[Stated exercise 1] Translate this sentence from the excerpt on West Bank settlement activity into Spanish: "The Prime Minister’s Office had no response to the US statement."
[Stated exercise 2] Which people does the excerpt on West Bank settlement activity name? List every one.

His words echoed those expressed by UN Special Coordinator for the Middle East Peace Process Nickolay Mladenov, who condemned what he called “the expanding Israeli footprint” in the West Bank.
He took issue with continued settlement building, the advancement of plans and retroactive legalization of settler homes and outposts.
At the initiative of the Palestinian Authority, the UN Security Council plans to hold a meeting in October to debate Israeli settlement activity.
Israel has insisted that settlement activity has no bearing on the two-state solution and that the only necessary ingredient for the resolution of the conflict is for the Palestinians to sit down to negotiate a peace deal with Israel.
The Prime Minister’s Office had no response to the US statement.
The Knesset Land of Israel Caucus, led by MK Yoav Kisch (Likud) and MK Bezalel Smotrich (Bayit Yehudi), said that approvals and advancements reflected only a fraction of the needed housing in Judea and Samaria.
They charged that the lack of approvals is akin to a freeze, which is an “irredeemable injustice.”
Peace Now, which monitors settlement building, issued a short report on settlement activity after Wednesday’s meeting of the Higher Planing Council.
It charged that from January of this year until now, the council had helped retroactively legalize 756 illegal settler homes.
Out of those, 384 already existing illegal settler homes were given approvals, and plans were advanced to retroactively legalize another 372 such structures.
Such approvals, it charged, abet illegal settler construction because it gives “settlers the message that any construction done without planning will be retroactively legalized.”
In its mini-report Peace Now also explains that the council has advanced plans for 1,246 settler homes this year and approved the construction of 605 units.
Those numbers include Wednesday’s activity by the Higher Planning Council, Peace Now said.
The council retroactively legalized 179 homes in the Ofarim settlement, which is located 3.3 kilometers beyond the pre-1967 lines.
It approved 30 new homes in nearby Beit Aryeh. Both communities are close to Tel Aviv.
The council authorized 20 new homes in the Givat Ze’ev settlement located just outside of Jerusalem.
In addition, it advanced a 234- unit project for senior housing in the settlement of Elkana, outside of Tel Aviv in Samaria, Peace Now said.
Still, in spite of the number of plans that have been advanced, the number of homes under construction in 2016 remains low compared to past years.
The number of housing starts in West Bank settlements dropped by 53 percent in the first quarter of 2016, compared to the same period the previous year, according to the Central Bureau of Statistics. This means that ground was broken for 331 settler homes from January to March of this year, compared to the starts on 705 such units in 2015.
Separately, the number of finished settler homes rose by 14.9 percent in the first quarter of 2016, compared to that same period in 2015. This translated into the completion of 610 settler homes in the first three months of this year, compared with 531 such houses that were completed from January to March in 2015.

[Supplied material]
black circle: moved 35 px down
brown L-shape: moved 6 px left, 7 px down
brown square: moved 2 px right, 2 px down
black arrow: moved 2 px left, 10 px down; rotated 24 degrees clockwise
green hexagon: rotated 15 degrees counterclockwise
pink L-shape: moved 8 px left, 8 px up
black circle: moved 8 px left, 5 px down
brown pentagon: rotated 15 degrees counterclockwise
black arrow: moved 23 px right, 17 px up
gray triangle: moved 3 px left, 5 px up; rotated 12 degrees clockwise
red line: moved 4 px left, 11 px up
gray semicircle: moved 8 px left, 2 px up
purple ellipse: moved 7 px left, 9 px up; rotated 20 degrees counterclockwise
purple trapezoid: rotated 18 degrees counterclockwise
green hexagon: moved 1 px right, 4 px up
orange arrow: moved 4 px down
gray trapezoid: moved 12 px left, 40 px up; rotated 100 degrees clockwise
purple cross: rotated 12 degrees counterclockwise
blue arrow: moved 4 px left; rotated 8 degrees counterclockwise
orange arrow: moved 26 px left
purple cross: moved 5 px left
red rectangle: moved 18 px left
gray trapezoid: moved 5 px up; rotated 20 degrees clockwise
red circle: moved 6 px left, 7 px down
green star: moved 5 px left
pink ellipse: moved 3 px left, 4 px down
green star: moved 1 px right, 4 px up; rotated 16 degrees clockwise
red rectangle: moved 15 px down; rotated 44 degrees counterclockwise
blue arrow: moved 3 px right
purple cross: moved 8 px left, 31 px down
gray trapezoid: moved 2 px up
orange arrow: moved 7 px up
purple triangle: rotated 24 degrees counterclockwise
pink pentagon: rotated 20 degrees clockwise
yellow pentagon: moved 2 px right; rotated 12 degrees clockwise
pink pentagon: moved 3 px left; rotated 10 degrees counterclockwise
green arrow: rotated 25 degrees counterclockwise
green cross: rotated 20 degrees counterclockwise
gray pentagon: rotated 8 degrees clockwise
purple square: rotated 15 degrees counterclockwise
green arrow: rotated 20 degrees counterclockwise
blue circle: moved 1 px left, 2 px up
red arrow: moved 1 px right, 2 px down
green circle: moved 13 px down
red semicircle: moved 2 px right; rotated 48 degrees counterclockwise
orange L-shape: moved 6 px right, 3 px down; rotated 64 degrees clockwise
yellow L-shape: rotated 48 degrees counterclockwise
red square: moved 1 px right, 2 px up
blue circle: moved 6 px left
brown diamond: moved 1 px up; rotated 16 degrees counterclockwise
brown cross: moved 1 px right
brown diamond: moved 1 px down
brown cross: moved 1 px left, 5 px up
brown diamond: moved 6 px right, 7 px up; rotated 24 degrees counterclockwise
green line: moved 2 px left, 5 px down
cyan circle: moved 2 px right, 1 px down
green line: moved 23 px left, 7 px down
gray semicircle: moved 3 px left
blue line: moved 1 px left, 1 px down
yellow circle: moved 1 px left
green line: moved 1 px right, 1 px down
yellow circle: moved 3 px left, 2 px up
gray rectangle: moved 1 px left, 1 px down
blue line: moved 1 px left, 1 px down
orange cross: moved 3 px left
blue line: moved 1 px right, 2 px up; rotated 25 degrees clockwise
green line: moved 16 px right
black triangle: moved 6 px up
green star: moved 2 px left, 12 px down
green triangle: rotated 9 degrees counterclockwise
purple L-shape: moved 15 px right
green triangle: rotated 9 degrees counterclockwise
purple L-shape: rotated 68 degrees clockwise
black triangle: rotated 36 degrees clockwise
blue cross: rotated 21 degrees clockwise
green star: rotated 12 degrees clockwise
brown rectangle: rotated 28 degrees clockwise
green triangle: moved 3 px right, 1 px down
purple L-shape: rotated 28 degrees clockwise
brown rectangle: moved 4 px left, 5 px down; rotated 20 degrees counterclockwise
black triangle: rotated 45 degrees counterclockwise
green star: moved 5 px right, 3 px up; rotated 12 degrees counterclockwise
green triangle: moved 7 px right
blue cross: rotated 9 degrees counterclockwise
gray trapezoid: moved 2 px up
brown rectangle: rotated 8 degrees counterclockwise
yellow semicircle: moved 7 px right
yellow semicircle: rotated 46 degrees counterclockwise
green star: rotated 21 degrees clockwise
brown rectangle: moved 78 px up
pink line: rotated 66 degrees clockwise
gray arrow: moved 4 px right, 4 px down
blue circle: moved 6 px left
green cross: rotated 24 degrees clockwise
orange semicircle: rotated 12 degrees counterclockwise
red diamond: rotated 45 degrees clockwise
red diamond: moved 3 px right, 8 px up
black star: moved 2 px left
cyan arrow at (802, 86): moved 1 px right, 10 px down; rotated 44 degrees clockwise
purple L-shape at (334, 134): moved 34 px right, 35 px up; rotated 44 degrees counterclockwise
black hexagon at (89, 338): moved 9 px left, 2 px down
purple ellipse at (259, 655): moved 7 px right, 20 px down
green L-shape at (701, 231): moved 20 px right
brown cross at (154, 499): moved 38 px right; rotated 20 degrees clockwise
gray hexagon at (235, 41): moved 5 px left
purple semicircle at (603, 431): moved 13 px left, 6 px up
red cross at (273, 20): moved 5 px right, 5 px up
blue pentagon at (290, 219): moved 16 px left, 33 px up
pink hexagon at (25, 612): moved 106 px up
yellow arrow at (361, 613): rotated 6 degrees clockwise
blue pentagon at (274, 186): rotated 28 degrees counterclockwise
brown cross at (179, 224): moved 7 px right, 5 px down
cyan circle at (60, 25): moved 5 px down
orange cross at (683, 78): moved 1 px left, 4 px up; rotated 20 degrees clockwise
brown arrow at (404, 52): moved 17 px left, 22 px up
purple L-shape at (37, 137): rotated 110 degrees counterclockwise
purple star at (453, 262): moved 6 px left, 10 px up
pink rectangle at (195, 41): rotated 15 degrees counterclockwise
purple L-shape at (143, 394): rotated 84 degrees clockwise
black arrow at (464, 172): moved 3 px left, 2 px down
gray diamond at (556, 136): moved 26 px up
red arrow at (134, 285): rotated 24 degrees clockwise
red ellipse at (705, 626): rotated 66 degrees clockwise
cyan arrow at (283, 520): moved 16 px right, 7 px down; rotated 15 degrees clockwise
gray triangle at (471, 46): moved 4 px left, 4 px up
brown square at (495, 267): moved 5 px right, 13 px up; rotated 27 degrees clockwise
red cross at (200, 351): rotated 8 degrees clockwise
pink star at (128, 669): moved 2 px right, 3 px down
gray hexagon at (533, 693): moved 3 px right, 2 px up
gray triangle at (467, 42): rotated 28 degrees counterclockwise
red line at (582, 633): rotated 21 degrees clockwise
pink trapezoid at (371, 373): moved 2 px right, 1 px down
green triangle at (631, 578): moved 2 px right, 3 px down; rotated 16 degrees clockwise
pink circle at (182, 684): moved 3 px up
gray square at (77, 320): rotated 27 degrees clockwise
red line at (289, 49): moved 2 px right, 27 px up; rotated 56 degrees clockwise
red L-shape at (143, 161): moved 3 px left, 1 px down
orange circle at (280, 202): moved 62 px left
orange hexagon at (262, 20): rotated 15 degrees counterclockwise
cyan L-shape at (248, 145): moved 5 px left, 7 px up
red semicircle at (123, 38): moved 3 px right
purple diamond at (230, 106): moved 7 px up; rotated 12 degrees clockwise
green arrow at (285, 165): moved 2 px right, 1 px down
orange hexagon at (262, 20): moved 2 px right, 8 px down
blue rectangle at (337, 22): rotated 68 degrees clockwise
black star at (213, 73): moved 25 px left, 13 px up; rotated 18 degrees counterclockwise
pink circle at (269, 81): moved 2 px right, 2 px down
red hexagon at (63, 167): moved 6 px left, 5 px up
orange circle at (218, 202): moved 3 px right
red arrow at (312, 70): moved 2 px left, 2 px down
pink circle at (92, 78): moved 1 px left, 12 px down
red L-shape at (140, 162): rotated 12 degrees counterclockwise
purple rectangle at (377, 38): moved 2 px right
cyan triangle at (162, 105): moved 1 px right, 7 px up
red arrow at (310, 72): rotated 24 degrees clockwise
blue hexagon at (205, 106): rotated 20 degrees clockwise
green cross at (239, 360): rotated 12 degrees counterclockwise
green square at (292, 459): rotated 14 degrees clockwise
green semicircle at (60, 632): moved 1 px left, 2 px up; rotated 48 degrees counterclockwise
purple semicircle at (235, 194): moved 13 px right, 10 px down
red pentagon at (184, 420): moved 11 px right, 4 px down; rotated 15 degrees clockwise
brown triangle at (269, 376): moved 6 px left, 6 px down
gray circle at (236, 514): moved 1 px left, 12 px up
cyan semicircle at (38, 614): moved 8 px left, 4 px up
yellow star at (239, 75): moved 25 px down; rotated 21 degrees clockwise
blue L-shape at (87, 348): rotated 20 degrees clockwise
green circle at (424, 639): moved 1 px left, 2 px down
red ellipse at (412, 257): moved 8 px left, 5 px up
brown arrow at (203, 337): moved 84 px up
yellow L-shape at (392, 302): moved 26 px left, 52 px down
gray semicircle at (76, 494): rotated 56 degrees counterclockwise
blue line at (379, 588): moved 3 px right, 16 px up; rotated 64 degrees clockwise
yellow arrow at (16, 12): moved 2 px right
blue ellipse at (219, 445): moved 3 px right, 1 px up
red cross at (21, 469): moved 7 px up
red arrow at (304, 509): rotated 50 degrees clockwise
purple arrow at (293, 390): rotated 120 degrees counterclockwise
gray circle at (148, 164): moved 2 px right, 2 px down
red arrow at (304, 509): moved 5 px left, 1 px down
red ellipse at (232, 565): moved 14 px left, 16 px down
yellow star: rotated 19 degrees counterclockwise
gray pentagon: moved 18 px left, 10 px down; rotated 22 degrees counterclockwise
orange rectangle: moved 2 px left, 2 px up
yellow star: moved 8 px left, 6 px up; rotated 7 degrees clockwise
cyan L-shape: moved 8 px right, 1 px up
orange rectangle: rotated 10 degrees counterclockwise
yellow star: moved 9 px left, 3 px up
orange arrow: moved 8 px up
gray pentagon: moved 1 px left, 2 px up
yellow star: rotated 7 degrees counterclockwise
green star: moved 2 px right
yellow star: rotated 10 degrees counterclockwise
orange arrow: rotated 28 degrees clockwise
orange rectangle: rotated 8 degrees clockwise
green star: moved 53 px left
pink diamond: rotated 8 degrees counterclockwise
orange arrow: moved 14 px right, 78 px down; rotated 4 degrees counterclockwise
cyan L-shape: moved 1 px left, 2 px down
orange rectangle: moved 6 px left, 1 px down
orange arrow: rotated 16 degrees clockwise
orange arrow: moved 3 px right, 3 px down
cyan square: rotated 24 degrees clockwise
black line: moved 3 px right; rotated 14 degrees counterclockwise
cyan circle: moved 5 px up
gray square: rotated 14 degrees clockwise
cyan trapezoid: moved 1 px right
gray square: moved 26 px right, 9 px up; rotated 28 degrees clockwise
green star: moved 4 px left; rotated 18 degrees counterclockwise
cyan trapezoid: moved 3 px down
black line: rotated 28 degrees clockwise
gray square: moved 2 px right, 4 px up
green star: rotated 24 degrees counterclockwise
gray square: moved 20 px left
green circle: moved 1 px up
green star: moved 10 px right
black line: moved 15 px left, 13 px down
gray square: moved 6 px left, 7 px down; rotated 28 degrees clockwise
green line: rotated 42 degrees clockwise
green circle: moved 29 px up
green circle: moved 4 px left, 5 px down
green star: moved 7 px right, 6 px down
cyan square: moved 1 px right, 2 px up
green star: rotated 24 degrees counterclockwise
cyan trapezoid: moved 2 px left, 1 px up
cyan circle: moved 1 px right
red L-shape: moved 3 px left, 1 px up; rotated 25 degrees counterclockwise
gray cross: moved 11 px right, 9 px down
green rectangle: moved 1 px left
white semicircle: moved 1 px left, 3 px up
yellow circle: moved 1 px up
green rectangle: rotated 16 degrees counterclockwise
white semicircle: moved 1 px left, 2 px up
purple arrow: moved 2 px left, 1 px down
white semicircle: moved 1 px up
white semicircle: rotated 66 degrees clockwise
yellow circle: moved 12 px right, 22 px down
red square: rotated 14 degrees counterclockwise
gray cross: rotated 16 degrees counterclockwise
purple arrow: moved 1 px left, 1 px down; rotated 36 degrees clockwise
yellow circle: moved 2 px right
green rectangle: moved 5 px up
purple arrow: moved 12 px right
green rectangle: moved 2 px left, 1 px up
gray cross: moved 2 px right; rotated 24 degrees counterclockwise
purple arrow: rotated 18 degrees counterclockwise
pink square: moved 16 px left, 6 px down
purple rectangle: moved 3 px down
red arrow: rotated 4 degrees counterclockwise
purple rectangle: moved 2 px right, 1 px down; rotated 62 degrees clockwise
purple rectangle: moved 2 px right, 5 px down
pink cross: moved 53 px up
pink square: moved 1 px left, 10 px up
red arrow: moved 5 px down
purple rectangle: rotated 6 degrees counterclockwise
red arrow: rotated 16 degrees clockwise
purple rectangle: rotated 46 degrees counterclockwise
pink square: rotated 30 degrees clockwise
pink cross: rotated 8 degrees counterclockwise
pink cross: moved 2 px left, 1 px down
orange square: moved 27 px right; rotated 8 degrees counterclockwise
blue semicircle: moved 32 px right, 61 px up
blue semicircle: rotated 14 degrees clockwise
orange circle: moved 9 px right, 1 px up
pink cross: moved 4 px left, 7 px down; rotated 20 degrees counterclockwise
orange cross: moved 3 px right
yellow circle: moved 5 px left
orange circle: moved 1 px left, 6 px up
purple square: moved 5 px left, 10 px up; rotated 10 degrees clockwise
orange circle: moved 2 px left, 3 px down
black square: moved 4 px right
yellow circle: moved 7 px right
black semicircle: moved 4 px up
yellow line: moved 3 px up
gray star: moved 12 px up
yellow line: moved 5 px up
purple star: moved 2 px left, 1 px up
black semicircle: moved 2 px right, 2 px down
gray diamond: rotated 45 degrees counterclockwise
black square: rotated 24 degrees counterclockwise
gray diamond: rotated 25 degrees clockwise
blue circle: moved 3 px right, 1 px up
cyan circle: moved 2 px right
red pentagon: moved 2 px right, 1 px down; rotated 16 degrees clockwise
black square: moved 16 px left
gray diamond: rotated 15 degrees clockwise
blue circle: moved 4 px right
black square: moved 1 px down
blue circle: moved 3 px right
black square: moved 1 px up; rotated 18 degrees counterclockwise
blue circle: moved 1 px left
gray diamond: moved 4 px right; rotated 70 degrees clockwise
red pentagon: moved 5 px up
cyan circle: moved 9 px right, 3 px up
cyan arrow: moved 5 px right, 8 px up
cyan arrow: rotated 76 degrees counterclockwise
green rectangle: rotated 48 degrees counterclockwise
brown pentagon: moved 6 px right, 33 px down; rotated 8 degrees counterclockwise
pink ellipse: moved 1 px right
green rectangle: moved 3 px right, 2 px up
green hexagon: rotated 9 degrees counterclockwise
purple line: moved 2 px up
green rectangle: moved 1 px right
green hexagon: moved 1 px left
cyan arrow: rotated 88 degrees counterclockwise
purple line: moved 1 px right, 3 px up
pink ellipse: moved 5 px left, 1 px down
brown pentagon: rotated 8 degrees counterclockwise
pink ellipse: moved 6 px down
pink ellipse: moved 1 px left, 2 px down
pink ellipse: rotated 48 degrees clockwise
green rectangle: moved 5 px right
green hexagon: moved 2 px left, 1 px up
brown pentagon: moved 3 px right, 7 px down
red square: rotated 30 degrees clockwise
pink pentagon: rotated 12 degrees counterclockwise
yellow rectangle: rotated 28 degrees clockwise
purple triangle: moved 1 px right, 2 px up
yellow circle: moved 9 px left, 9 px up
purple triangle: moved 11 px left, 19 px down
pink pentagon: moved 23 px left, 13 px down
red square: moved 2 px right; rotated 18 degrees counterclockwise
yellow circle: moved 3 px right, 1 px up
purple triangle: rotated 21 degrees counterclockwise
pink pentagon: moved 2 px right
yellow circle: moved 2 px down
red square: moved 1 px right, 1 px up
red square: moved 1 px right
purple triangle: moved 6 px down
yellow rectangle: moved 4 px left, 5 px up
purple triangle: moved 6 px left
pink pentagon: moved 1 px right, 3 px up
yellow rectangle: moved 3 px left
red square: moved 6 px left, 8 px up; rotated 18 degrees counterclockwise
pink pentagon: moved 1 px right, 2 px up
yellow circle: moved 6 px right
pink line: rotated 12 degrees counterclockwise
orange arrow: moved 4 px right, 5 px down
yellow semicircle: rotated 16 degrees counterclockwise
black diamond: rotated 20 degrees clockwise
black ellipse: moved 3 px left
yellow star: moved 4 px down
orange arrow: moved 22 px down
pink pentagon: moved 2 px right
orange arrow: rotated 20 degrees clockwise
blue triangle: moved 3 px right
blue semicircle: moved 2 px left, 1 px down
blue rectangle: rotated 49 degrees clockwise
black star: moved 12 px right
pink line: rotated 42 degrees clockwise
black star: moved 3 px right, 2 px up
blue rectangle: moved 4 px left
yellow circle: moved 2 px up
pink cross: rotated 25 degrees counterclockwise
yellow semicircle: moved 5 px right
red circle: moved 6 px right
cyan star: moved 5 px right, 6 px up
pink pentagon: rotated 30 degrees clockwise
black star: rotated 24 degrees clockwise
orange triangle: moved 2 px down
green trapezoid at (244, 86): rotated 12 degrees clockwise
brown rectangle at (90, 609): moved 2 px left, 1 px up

[Full answer 1] La Oficina del Primer Ministro no respondió a la declaración de Estados Unidos.

[Full answer 2]
- Nickolay Mladenov
- Yoav Kisch
- Bezalel Smotrich